● What this task involves:
All pictures are to be dropped, and everything else in the data duplicated exactly.

● Provided information:
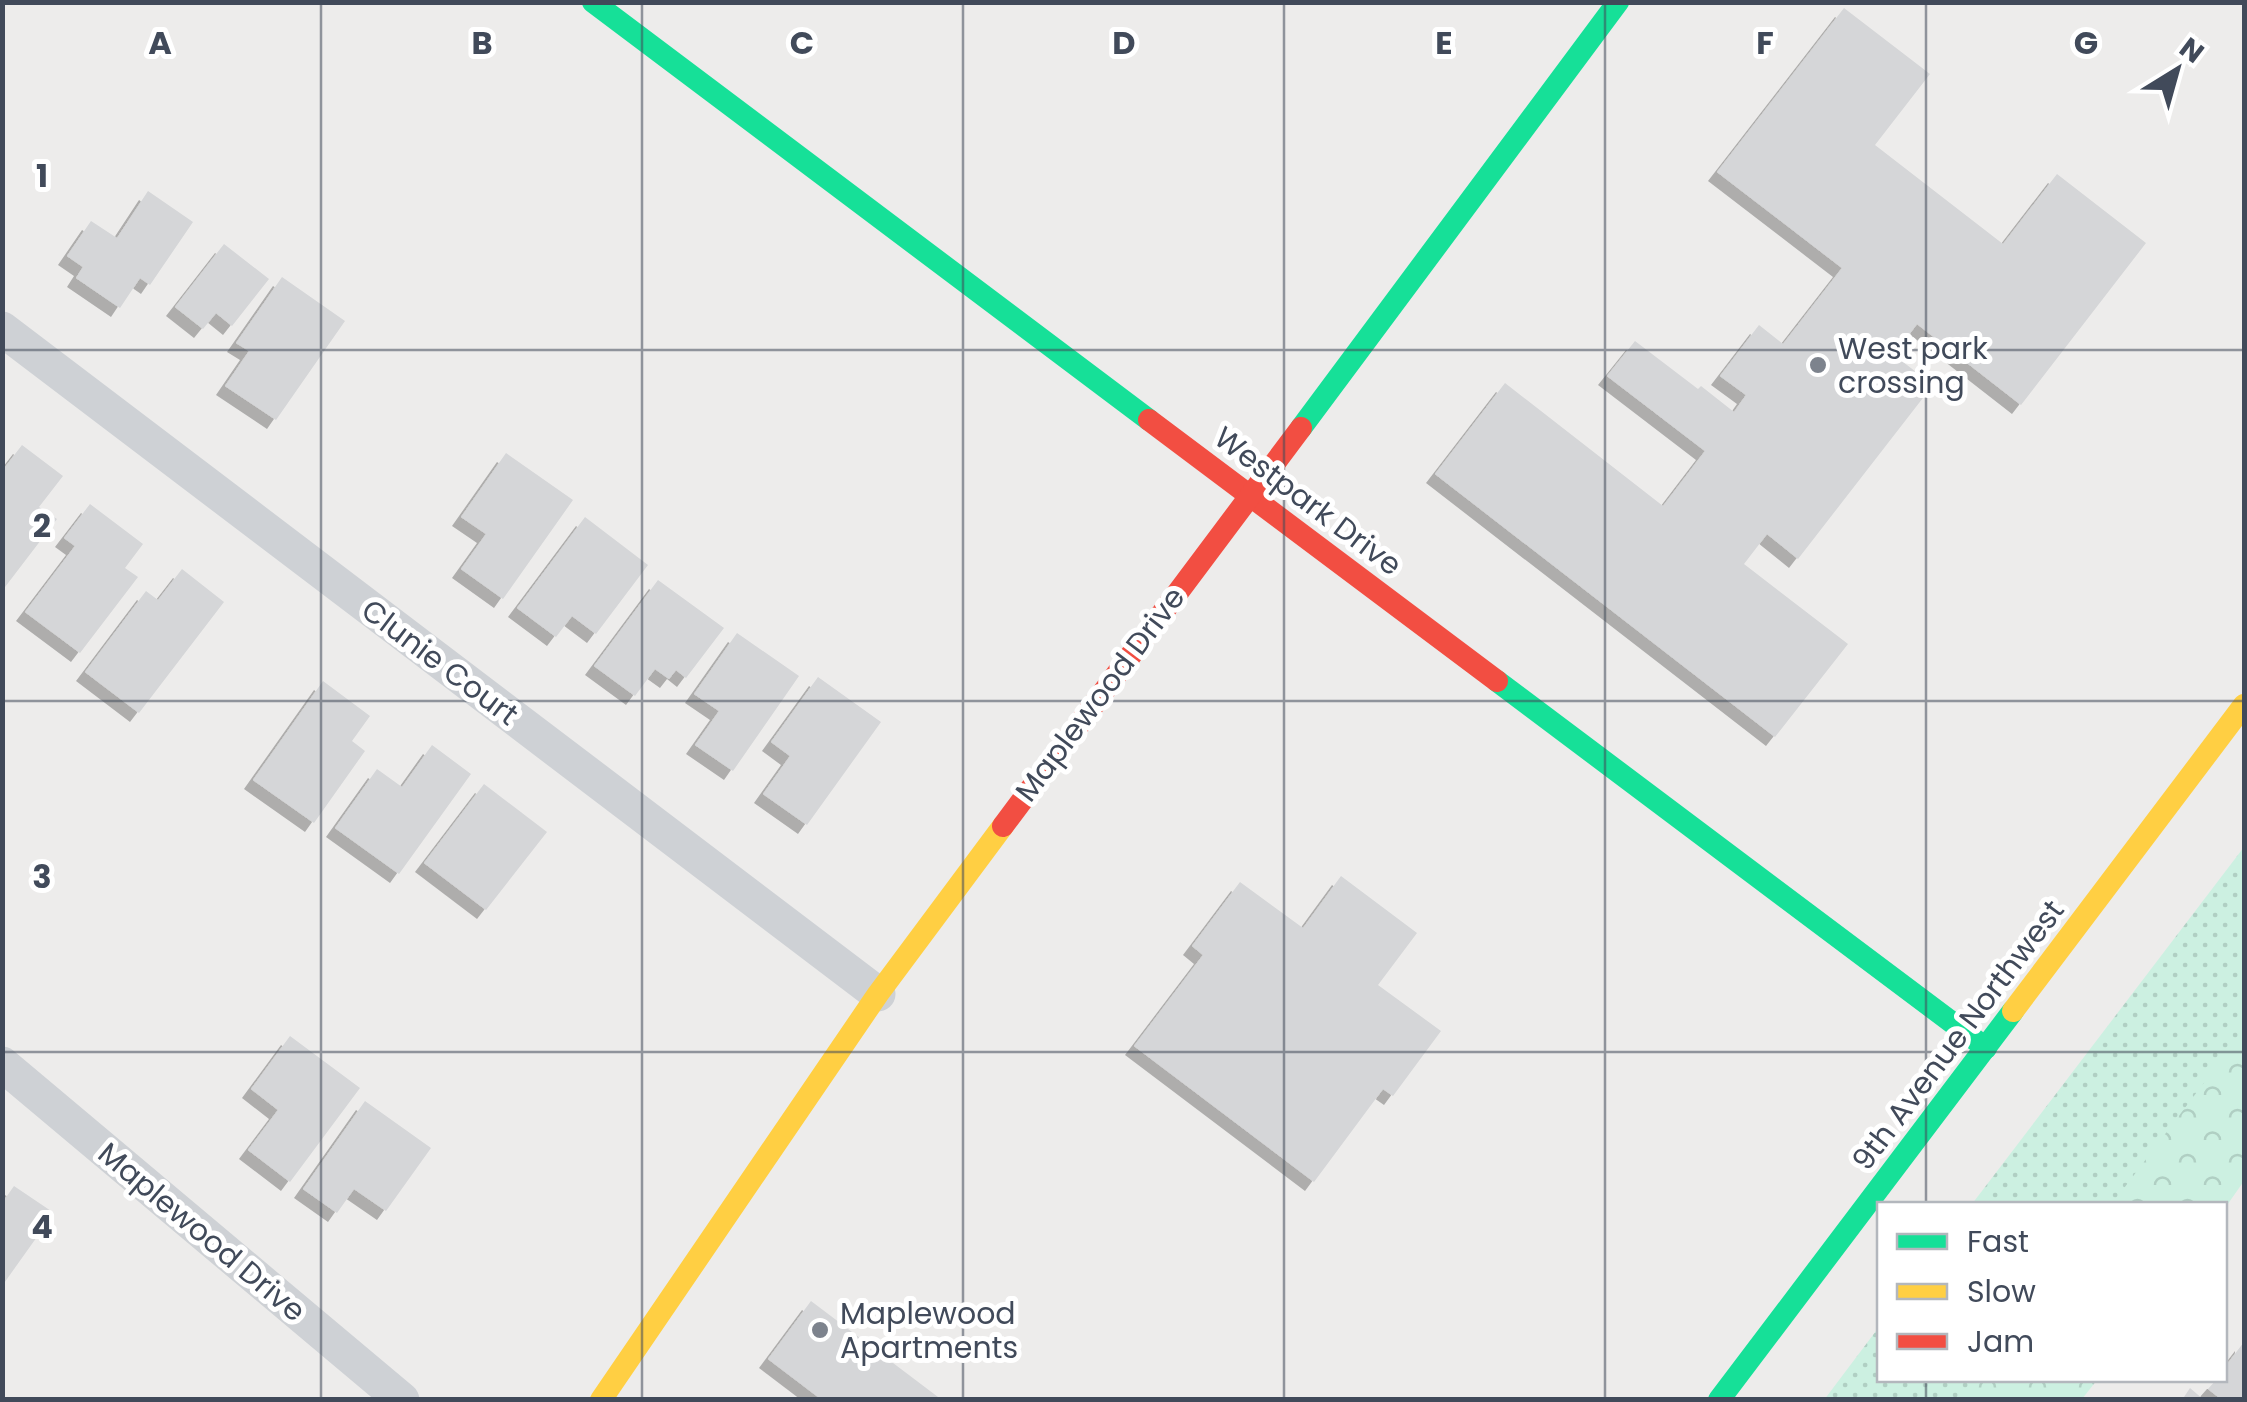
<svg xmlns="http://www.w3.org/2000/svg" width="2247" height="1402" viewBox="0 0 2247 1402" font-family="Poppins,sans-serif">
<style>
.green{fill:url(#green-dots)}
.forest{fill:url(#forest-crowns)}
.building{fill:#d5d6d8;filter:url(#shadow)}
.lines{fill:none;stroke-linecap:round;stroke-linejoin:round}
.street{stroke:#ced1d5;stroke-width:35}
.fast{stroke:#16e098;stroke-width:22}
.slow{stroke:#ffcf43;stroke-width:22}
.jam{stroke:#f24e42;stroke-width:22}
.grid{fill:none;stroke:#414a5a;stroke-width:2.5;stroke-opacity:0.55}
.poi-dot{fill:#7d838d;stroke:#fff;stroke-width:4}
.labels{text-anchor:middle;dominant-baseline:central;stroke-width:10;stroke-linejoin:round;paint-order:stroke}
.poi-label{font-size:30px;fill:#414a5a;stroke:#fff;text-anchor:start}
.street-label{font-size:30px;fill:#414a5a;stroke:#fff}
.grid-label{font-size:32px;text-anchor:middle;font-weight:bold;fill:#414a5a;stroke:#fff;stroke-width:10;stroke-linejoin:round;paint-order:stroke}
</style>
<defs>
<pattern id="green-dots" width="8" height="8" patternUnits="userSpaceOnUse" patternTransform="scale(2.5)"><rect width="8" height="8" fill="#ccf0e1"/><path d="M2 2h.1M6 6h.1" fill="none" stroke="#b0cfc3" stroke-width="1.8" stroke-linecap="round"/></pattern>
<pattern id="forest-crowns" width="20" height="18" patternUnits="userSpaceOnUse" patternTransform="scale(2.5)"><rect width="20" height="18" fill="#ccf0e1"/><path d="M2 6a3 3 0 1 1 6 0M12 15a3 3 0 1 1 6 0" fill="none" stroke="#b0cfc3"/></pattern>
<filter id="shadow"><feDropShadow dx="-9" dy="9" stdDeviation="0" flood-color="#0004"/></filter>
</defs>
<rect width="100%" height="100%" fill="#edeceb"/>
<g class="green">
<polygon points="2244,847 2244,1080 2152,1204 1972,1204"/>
<polygon points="1879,1327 1880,1380 2023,1380 2009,1399 1824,1400"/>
</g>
<g class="forest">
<polygon points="2244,1030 2244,1181 2225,1208 2224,1204 2112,1204"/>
<polygon points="1980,1380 2097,1380 2082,1399 1965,1399"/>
</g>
<g class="building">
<polygon points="1844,8 1930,74 1875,145 2003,244 2057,174 2146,243 2021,405 1917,324 1894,355 1933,385 1798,559 1767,534 1744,564 1848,644 1775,737 1435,474 1505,383 1663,506 1705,451 1607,376 1635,341 1698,389 1701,386 1734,412 1746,395 1720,376 1759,325 1783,344 1842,268 1717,172"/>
<polygon points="148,191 193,222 150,285 140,278 120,308 76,278 83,267 67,256 91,221 117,238"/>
<polygon points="224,244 269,279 232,326 216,313 203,329 175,307"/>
<polygon points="282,277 345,321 276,420 225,386 249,351 236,343"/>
<polygon points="22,445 63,476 39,507 57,519 2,591 2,471"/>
<polygon points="506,453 573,500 503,599 461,569 486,534 461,517"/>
<polygon points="90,504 143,544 125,568 138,577 80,653 25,612 75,546 64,538"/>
<polygon points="585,517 648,565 596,634 572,616 556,637 517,608"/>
<polygon points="182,569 224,602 139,713 85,672 146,591 158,600"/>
<polygon points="658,580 724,628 686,678 676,670 669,679 655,669 635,696 594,666"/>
<polygon points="737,633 799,676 733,771 695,745 719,711 694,694"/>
<polygon points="818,677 881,722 807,825 763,794 790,756 771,742"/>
<polygon points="323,681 370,716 352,741 365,751 314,823 253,780"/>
<polygon points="432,745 471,774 399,874 335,828 377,769 402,787"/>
<polygon points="484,784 547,832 486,910 424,863"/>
<polygon points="1341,876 1417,933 1378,985 1441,1031 1393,1096 1383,1089 1314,1182 1134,1046 1203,955 1192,946 1240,882 1303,928"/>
<polygon points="290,1036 360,1088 290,1182 248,1150 278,1110 251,1089"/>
<polygon points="365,1101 431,1148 386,1211 354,1189 337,1213 303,1189"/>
<polygon points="14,1186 54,1213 2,1286 2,1203"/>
<polygon points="811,1301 942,1400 822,1400 768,1359"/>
<polygon points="2244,1342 2244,1400 2222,1400 2208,1389 2216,1380 2224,1380 2224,1368"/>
<polygon points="2190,1388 2204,1400 2182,1400"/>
</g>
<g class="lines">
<g class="street">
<polyline points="2,329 878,994"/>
<polyline points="2,1064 402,1400"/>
</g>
<g class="fast">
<polyline points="593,2 1149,420"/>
<polyline points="1301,428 1618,2"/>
<polyline points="1497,681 1986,1048"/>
<polyline points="1719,1400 2013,1011"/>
</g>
<g class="slow">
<polyline points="2013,1011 2244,705"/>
<polyline points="601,1400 878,994 1003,826"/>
</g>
<g class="jam">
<polyline points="1149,420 1497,681"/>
<polyline points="1003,826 1301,428"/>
</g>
</g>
<path class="grid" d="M321 2V1400M642 2V1400M963 2V1400M1284 2V1400M1605 2V1400M1926 2V1204M2 350H2244M2 701H2244M2 1052H2244M1926 1380V1400"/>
<g class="poi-dot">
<circle cx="1818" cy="365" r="10"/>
<circle cx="820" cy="1330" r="10"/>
</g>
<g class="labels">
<g class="poi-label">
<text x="1838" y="348">West park<tspan x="1838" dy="34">crossing</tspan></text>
<text x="840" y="1313">Maplewood<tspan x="840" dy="34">Apartments</tspan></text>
</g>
<g class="street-label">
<text transform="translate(1308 501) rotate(37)">Westpark Drive</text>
<text transform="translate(440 662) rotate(37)">Clunie Court</text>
<text transform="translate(1100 694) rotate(-53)">Maplewood Drive</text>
<text transform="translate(1958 1035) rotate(-53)">9th Avenue Northwest</text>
<text transform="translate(202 1232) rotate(40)">Maplewood Drive</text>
</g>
</g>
<g class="grid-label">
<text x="160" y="54">A</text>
<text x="482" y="54">B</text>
<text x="802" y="54">C</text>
<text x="1124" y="54">D</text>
<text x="1444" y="54">E</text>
<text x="1765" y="54">F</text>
<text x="2086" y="54">G</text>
<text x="42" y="187">1</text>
<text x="42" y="537">2</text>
<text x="42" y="888">3</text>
<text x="42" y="1238">4</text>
</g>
<rect width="2247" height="1402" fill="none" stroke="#414a5a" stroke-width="10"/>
<rect x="1877" y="1202" width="350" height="180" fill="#ffffff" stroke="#b3b7bd" stroke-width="2.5"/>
<rect x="1897" y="1234" width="50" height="15" fill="#16e098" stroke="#b3b7bd" stroke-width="2.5"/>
<text x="1967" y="1252" font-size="30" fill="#414a5a">Fast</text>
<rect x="1897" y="1284" width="50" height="15" fill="#ffcf43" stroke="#b3b7bd" stroke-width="2.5"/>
<text x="1967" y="1302" font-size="30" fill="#414a5a">Slow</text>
<rect x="1897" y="1334" width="50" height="15" fill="#f24e42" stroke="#b3b7bd" stroke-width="2.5"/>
<text x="1967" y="1352" font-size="30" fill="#414a5a">Jam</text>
<g transform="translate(2177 70) rotate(37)" stroke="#ffffff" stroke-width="8" paint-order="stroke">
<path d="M0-8L18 38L0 25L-18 38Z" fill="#414a5a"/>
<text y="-15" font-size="28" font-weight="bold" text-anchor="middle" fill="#414a5a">N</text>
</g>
</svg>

● Answer below:
<svg xmlns="http://www.w3.org/2000/svg" width="2247" height="1402" viewBox="0 0 2247 1402" font-family="Poppins,sans-serif">
<style>
.green{fill:url(#green-dots)}
.forest{fill:url(#forest-crowns)}
.building{fill:#d5d6d8;filter:url(#shadow)}
.lines{fill:none;stroke-linecap:round;stroke-linejoin:round}
.street{stroke:#ced1d5;stroke-width:35}
.fast{stroke:#16e098;stroke-width:22}
.slow{stroke:#ffcf43;stroke-width:22}
.jam{stroke:#f24e42;stroke-width:22}
.grid{fill:none;stroke:#414a5a;stroke-width:2.5;stroke-opacity:0.55}
.poi-dot{fill:#7d838d;stroke:#fff;stroke-width:4}
.labels{text-anchor:middle;dominant-baseline:central;stroke-width:10;stroke-linejoin:round;paint-order:stroke}
.poi-label{font-size:30px;fill:#414a5a;stroke:#fff;text-anchor:start}
.street-label{font-size:30px;fill:#414a5a;stroke:#fff}
.grid-label{font-size:32px;text-anchor:middle;font-weight:bold;fill:#414a5a;stroke:#fff;stroke-width:10;stroke-linejoin:round;paint-order:stroke}
</style>
<defs>
<pattern id="green-dots" width="8" height="8" patternUnits="userSpaceOnUse" patternTransform="scale(2.5)"><rect width="8" height="8" fill="#ccf0e1"/><path d="M2 2h.1M6 6h.1" fill="none" stroke="#b0cfc3" stroke-width="1.8" stroke-linecap="round"/></pattern>
<pattern id="forest-crowns" width="20" height="18" patternUnits="userSpaceOnUse" patternTransform="scale(2.5)"><rect width="20" height="18" fill="#ccf0e1"/><path d="M2 6a3 3 0 1 1 6 0M12 15a3 3 0 1 1 6 0" fill="none" stroke="#b0cfc3"/></pattern>
<filter id="shadow"><feDropShadow dx="-9" dy="9" stdDeviation="0" flood-color="#0004"/></filter>
</defs>
<rect width="100%" height="100%" fill="#edeceb"/>
<g class="green">
<polygon points="2244,847 2244,1080 2152,1204 1972,1204"/>
<polygon points="1879,1327 1880,1380 2023,1380 2009,1399 1824,1400"/>
</g>
<g class="forest">
<polygon points="2244,1030 2244,1181 2225,1208 2224,1204 2112,1204"/>
<polygon points="1980,1380 2097,1380 2082,1399 1965,1399"/>
</g>
<g class="building">
<polygon points="1844,8 1930,74 1875,145 2003,244 2057,174 2146,243 2021,405 1917,324 1894,355 1933,385 1798,559 1767,534 1744,564 1848,644 1775,737 1435,474 1505,383 1663,506 1705,451 1607,376 1635,341 1698,389 1701,386 1734,412 1746,395 1720,376 1759,325 1783,344 1842,268 1717,172"/>
<polygon points="148,191 193,222 150,285 140,278 120,308 76,278 83,267 67,256 91,221 117,238"/>
<polygon points="224,244 269,279 232,326 216,313 203,329 175,307"/>
<polygon points="282,277 345,321 276,420 225,386 249,351 236,343"/>
<polygon points="22,445 63,476 39,507 57,519 2,591 2,471"/>
<polygon points="506,453 573,500 503,599 461,569 486,534 461,517"/>
<polygon points="90,504 143,544 125,568 138,577 80,653 25,612 75,546 64,538"/>
<polygon points="585,517 648,565 596,634 572,616 556,637 517,608"/>
<polygon points="182,569 224,602 139,713 85,672 146,591 158,600"/>
<polygon points="658,580 724,628 686,678 676,670 669,679 655,669 635,696 594,666"/>
<polygon points="737,633 799,676 733,771 695,745 719,711 694,694"/>
<polygon points="818,677 881,722 807,825 763,794 790,756 771,742"/>
<polygon points="323,681 370,716 352,741 365,751 314,823 253,780"/>
<polygon points="432,745 471,774 399,874 335,828 377,769 402,787"/>
<polygon points="484,784 547,832 486,910 424,863"/>
<polygon points="1341,876 1417,933 1378,985 1441,1031 1393,1096 1383,1089 1314,1182 1134,1046 1203,955 1192,946 1240,882 1303,928"/>
<polygon points="290,1036 360,1088 290,1182 248,1150 278,1110 251,1089"/>
<polygon points="365,1101 431,1148 386,1211 354,1189 337,1213 303,1189"/>
<polygon points="14,1186 54,1213 2,1286 2,1203"/>
<polygon points="811,1301 942,1400 822,1400 768,1359"/>
<polygon points="2244,1342 2244,1400 2222,1400 2208,1389 2216,1380 2224,1380 2224,1368"/>
<polygon points="2190,1388 2204,1400 2182,1400"/>
</g>
<g class="lines">
<g class="street">
<polyline points="2,329 878,994"/>
<polyline points="2,1064 402,1400"/>
</g>
<g class="fast">
<polyline points="593,2 1149,420"/>
<polyline points="1301,428 1618,2"/>
<polyline points="1497,681 1986,1048"/>
<polyline points="1719,1400 2013,1011"/>
</g>
<g class="slow">
<polyline points="2013,1011 2244,705"/>
<polyline points="601,1400 878,994 1003,826"/>
</g>
<g class="jam">
<polyline points="1149,420 1497,681"/>
<polyline points="1003,826 1301,428"/>
</g>
</g>
<path class="grid" d="M321 2V1400M642 2V1400M963 2V1400M1284 2V1400M1605 2V1400M1926 2V1204M2 350H2244M2 701H2244M2 1052H2244M1926 1380V1400"/>
<g class="poi-dot">
<circle cx="1818" cy="365" r="10"/>
<circle cx="820" cy="1330" r="10"/>
</g>
<g class="labels">
<g class="poi-label">
<text x="1838" y="348">West park<tspan x="1838" dy="34">crossing</tspan></text>
<text x="840" y="1313">Maplewood<tspan x="840" dy="34">Apartments</tspan></text>
</g>
<g class="street-label">
<text transform="translate(1308 501) rotate(37)">Westpark Drive</text>
<text transform="translate(440 662) rotate(37)">Clunie Court</text>
<text transform="translate(1100 694) rotate(-53)">Maplewood Drive</text>
<text transform="translate(1958 1035) rotate(-53)">9th Avenue Northwest</text>
<text transform="translate(202 1232) rotate(40)">Maplewood Drive</text>
</g>
</g>
<g class="grid-label">
<text x="160" y="54">A</text>
<text x="482" y="54">B</text>
<text x="802" y="54">C</text>
<text x="1124" y="54">D</text>
<text x="1444" y="54">E</text>
<text x="1765" y="54">F</text>
<text x="2086" y="54">G</text>
<text x="42" y="187">1</text>
<text x="42" y="537">2</text>
<text x="42" y="888">3</text>
<text x="42" y="1238">4</text>
</g>
<rect width="2247" height="1402" fill="none" stroke="#414a5a" stroke-width="10"/>
<rect x="1877" y="1202" width="350" height="180" fill="#ffffff" stroke="#b3b7bd" stroke-width="2.5"/>
<rect x="1897" y="1234" width="50" height="15" fill="#16e098" stroke="#b3b7bd" stroke-width="2.5"/>
<text x="1967" y="1252" font-size="30" fill="#414a5a">Fast</text>
<rect x="1897" y="1284" width="50" height="15" fill="#ffcf43" stroke="#b3b7bd" stroke-width="2.5"/>
<text x="1967" y="1302" font-size="30" fill="#414a5a">Slow</text>
<rect x="1897" y="1334" width="50" height="15" fill="#f24e42" stroke="#b3b7bd" stroke-width="2.5"/>
<text x="1967" y="1352" font-size="30" fill="#414a5a">Jam</text>
<g transform="translate(2177 70) rotate(37)" stroke="#ffffff" stroke-width="8" paint-order="stroke">
<path d="M0-8L18 38L0 25L-18 38Z" fill="#414a5a"/>
<text y="-15" font-size="28" font-weight="bold" text-anchor="middle" fill="#414a5a">N</text>
</g>
</svg>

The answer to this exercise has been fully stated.